**Extracted records:**

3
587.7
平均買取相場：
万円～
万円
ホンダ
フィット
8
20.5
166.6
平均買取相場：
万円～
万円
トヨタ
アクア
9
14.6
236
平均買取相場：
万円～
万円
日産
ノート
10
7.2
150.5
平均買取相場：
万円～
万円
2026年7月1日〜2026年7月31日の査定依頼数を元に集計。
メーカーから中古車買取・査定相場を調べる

**What to do:** Copy out the listing above line for line, keeping every character the same.

**Reply:**
3
587.7
平均買取相場：
万円～
万円
ホンダ
フィット
8
20.5
166.6
平均買取相場：
万円～
万円
トヨタ
アクア
9
14.6
236
平均買取相場：
万円～
万円
日産
ノート
10
7.2
150.5
平均買取相場：
万円～
万円
2026年7月1日〜2026年7月31日の査定依頼数を元に集計。
メーカーから中古車買取・査定相場を調べる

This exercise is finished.